Automotive history is written in C++ today as BMW seeks young computer programmers. Automation experts are also gradually leaving IEC 61131 behind. "Users will have increasingly intuitive programming interfaces. We're developing these already in robotics. Developers will work in standard languages (C++, C#, Java and others), for example Kuka's latest robot controls are no longer programmed in KRL (Kuka Robot Language), but in Java," explains Professor Peter Hess of the Mechanical Engineering Faculty at Georg Simon Ohm Nuremberg Tech. Phoenix Contact has recognized this, and with its PLCnext Technology functions under IEC 61131-3 can be combined with routines from C/C++, C# or Matlab Simulink. Developers ensure that such simple integration of software from the open source community into Phoenix Contact's automation system is possible. Hartung is also hip to the importance of software. The MICA modular minicomputer stands as evidence. Their promise is for customers to be able to register, evaluate and process data directly in the environment where the machines and systems are running. The minicomputer can also be configured with individual hardware, open source software and appropriate interfaces – welcome to Python and its peers, software expertise is there, new application scenarios and markets can take shape.

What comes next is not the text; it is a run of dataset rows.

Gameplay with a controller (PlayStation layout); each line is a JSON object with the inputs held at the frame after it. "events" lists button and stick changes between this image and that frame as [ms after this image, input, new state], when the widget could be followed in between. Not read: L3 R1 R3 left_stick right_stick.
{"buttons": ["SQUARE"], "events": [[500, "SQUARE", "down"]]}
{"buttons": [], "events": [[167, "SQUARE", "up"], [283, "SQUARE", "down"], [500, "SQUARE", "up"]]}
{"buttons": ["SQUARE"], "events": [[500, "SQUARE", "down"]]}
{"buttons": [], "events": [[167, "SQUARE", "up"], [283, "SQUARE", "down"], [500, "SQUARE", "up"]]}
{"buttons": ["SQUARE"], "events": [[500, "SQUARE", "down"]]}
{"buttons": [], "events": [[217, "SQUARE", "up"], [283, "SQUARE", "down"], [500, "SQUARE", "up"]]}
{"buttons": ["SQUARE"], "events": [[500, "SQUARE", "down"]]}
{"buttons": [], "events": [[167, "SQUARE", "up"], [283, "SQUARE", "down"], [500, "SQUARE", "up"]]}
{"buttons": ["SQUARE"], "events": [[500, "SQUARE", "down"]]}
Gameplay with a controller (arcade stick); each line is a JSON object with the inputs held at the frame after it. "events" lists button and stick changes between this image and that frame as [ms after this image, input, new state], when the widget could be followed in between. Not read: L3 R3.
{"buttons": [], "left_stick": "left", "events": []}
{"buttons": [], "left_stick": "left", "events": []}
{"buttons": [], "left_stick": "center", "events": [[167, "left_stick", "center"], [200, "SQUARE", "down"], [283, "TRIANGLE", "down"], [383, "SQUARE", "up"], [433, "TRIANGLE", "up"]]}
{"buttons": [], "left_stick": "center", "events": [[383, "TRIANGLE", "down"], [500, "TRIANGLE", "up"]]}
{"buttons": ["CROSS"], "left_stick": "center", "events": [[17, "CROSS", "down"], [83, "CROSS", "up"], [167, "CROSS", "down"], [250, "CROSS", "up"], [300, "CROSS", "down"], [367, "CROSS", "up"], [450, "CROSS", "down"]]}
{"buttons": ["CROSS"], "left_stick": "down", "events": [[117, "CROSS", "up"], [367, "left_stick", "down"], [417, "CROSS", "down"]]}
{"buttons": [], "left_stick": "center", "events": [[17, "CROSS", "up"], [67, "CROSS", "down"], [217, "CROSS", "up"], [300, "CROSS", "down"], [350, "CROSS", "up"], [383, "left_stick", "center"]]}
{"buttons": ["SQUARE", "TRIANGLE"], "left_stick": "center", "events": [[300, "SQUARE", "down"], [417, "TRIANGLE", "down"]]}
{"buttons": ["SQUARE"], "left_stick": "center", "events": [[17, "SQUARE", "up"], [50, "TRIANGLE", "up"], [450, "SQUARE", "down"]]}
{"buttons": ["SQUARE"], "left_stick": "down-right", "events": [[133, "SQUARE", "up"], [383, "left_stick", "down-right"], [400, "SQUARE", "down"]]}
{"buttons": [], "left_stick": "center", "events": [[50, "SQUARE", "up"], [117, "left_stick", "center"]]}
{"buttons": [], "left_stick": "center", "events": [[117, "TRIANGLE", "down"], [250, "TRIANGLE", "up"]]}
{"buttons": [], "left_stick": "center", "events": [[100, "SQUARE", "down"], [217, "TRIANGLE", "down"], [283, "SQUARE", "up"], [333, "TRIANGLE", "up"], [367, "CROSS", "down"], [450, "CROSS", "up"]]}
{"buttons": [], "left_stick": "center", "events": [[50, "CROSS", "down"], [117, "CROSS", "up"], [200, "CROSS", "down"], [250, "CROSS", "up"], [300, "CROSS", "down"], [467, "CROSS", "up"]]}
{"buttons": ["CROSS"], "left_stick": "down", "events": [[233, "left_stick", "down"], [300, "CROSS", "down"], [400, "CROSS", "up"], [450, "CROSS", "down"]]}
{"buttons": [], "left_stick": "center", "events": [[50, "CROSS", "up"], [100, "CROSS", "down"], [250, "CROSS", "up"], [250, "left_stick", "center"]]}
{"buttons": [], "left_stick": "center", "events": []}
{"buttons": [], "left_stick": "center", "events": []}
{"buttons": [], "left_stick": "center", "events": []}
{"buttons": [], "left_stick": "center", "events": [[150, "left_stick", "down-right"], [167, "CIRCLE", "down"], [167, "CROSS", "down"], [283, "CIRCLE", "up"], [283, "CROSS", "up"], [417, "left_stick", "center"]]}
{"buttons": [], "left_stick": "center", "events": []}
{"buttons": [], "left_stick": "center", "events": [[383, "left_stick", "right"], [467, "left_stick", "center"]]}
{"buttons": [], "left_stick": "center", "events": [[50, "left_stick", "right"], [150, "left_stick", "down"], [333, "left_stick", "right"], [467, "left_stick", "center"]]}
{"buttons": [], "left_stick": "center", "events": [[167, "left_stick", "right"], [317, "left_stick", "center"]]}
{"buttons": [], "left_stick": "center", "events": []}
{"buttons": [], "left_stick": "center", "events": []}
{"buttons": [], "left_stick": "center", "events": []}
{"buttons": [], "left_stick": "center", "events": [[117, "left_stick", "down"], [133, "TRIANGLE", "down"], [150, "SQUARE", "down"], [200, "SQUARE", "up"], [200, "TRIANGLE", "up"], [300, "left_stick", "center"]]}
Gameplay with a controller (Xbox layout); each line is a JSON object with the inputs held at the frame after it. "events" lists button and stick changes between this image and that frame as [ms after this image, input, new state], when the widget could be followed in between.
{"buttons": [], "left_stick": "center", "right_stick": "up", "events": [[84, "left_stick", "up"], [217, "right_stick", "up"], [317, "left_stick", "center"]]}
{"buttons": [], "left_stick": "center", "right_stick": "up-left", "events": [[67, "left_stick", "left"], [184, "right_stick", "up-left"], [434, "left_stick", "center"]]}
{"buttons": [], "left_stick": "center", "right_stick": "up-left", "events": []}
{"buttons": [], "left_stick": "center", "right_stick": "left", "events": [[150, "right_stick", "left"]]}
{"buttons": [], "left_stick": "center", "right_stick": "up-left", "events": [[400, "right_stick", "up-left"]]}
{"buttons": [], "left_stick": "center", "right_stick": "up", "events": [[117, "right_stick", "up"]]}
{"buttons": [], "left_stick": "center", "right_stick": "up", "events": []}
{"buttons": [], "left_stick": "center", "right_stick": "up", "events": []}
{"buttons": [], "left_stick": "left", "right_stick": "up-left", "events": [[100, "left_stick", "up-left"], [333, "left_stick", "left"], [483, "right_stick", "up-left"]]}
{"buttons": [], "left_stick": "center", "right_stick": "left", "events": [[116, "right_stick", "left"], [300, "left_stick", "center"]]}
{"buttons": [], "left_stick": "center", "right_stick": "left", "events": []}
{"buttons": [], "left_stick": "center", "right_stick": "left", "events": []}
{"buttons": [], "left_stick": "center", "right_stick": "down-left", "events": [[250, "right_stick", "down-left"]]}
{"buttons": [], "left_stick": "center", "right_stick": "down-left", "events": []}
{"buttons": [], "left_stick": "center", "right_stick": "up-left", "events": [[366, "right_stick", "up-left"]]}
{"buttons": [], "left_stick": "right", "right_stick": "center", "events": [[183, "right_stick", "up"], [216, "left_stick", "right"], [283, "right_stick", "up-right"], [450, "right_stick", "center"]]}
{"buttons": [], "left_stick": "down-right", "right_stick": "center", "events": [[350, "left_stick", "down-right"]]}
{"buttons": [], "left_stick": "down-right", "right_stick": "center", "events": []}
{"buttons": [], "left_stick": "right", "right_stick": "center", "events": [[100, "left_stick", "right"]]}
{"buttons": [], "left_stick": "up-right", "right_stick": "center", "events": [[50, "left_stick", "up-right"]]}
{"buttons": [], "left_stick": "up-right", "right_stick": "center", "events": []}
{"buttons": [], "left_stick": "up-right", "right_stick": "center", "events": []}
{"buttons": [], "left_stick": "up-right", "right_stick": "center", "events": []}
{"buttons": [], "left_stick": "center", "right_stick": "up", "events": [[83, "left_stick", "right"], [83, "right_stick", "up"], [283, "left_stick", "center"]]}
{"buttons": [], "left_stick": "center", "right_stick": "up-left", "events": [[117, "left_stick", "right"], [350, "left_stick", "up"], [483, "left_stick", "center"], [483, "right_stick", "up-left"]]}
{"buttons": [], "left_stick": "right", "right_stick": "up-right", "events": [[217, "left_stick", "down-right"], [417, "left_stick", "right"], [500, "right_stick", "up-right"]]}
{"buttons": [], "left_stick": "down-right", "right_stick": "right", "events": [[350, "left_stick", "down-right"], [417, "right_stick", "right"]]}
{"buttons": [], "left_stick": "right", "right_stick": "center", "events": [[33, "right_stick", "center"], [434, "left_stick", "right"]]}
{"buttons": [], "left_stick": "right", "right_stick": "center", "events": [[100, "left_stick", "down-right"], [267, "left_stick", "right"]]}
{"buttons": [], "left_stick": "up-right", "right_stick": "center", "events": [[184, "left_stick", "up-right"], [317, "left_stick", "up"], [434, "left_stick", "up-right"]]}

Platforms as operating systems

They are called Adamos or Axoom – the Industry 4.0 platforms from different industrial companies in Germany and around the world. But what are the companies in this field working on now? On operating systems for industry, says Dr. Thomas Bauernhansl of Fraunhofer IPA in Stuttgart. These platforms might set the tone for the coming years, developing software interfaces together that can be purchased in a store. What does this operating system do? It manages PLCs from the cloud, for example – Edge PLC is soon to arrive. Bauernhansl calls this the "platform as operating system" approach (hard real time operating system). PLC providers have to sit up and take notice: How will controllers change in the next five years?

Machine learning

Artificial intelligence is all the rage among industrial pioneers, and the major software and cloud providers are already promising whole new worlds for industry. But the first step is machine learning – collecting information, recognizing patterns, drawing conclusions – perhaps like Roger Feist from the Achenbach Buschhütten mechanical engineering firm. In system operation, all data from the Bachmann M1 control is transmitted via OPC UA to a small single-board computer, which can take the information and store it in the cloud. Around three gigabytes of data can be gathered by each machine each day – primarily OPC, UA and SQL data. Because almost infinite storage is available in the cloud, this machine data never needs to be deleted for space reasons. Achenbach frequently relies on unsupervised machine learning, in which the system tries to recognize patterns in the machine data that deviate from unstructured noise. Ideally these patterns are typical of a given problem. Then the system can give the operator a solution recommendation – such as ordering a replacement part.